The reality is a spin may only be a split/sale which could benefit enterprise value but not necessarily shareholder value.
Despite the fact that roughly 95% of CZR’s EBITDA comes from its core casino operations, most of the focus remains on the company’s interactive division. This division currently comprises online gaming operations in the UK and social gaming through Playtika’s platforms. Speculation (dare we say “spin”?) is that CZR’s unencumbered interactive assets will be spun off to shareholders. Under this scenario shareholders would hold stock in 2 companies – “bad company” consisting of highly leveraged core gaming operations and “good company”, essentially an option on a huge growth business comprised of online and social gaming. Sounds good, but doesn’t really mesh with reality.
As we wrote about in “SPIN-OFF OF CAESARS INTERACTIVE? NOT SO FAST….” on 2/28, a spin-off of CZR’s interactive assets presents several challenges:
- A spin-off poses material tax consequences for both Caesars Entertainment and its shareholders unless they can effect a tax-free spin under Section 355
- While it is true that Caesar’s Interactive has no debt, that doesn’t mean that it is truly “unencumbered.” CZR’s secured lenders at the operating company and CMBS entity have upstream guarantees secured by stock in Caesar’s Entertainment Corporation (CEC) and thereby an indirect claim to anything that CEC owns. If a spin-off occurs and debt holders don’t receive consideration for their stake, they have a strong case of fraudulent conveyance should CZRs eventually file. Even if no filing occurs, there are likely to be lawsuits brought by debt holders to either prevent a spin or get a piece of the proceeds.
- Federal legislation now looks a lot less likely than a few months ago since the “Barton Bill” did not get tacked on to payroll tax extension as many hoped. There is still hope that HR 2366 will get tacked onto a piece of must pass legislation this year (e.g. Highway Bill), but the odds look slim. An online gaming market developed through the State route will take longer to develop and be smaller in size.
- Without the exciting growth opportunity of social gaming and the option on US online gaming legalization, the core business is a collection of a over-leveraged Regional/ Las Vegas/AC assets with a lot of deferred cap ex and a sky high interest expense bill where every cent of FCF will go towards interest service for the foreseeable future.
We recently obtained some clarification to some of these issues.

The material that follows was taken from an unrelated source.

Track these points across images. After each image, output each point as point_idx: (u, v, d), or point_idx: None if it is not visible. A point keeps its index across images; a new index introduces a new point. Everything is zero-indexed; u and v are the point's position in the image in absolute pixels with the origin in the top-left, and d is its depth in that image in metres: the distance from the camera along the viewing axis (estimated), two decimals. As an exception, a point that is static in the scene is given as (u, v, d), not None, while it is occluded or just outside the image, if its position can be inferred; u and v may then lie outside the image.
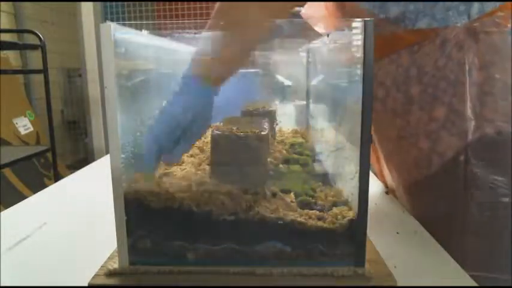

The company confirmed to us that if they decide to monetize CZR’s interactive assets in a separate entity it would likely have to be in form of a split-off or sale where the proceeds would go back to Caesar’s Entertainment. While this may seem like a subtle clarification, for an entity that is over 11x leveraged, an accrual of proceeds from any sale back to the enterprise vs. shareholders makes huge difference. Essentially, with a monetization of Caesars Interactive, shareholders would be left holding the bag of a highly leveraged portfolio of Caesar’s casino holdings where proceeds of any sale would likely go towards debt reduction. This is not necessarily a bad thing but on a $22BN pile of debt, it’s hard to move the needle enough to create material equity value.
CZR’s also needs to consider the synergies of keeping the company intact:
- State by state legislation will likely require having physical assets in each state in order to get a license. This means keeping CZR Interactive in-house maybe a necessary reality for the foreseeable future
- Co-branding opportunities for the social gaming site
- Question of whether a split-off of the assets would create value in excess of what investors are currently assigning to the interactive business. A split-off of the interactive company would also introduce a second set of reporting and public company expenses as well as a fee payable CZR’s would also diminish the standalone entities’ value.
We believe that the vast majority of CZR’s $1.6BN equity cap largely reflects the value of the Interactive division and an option value of a major recovery on the core. Without a tax free spin, the equity value of the Interactive division may be less than investors perceive.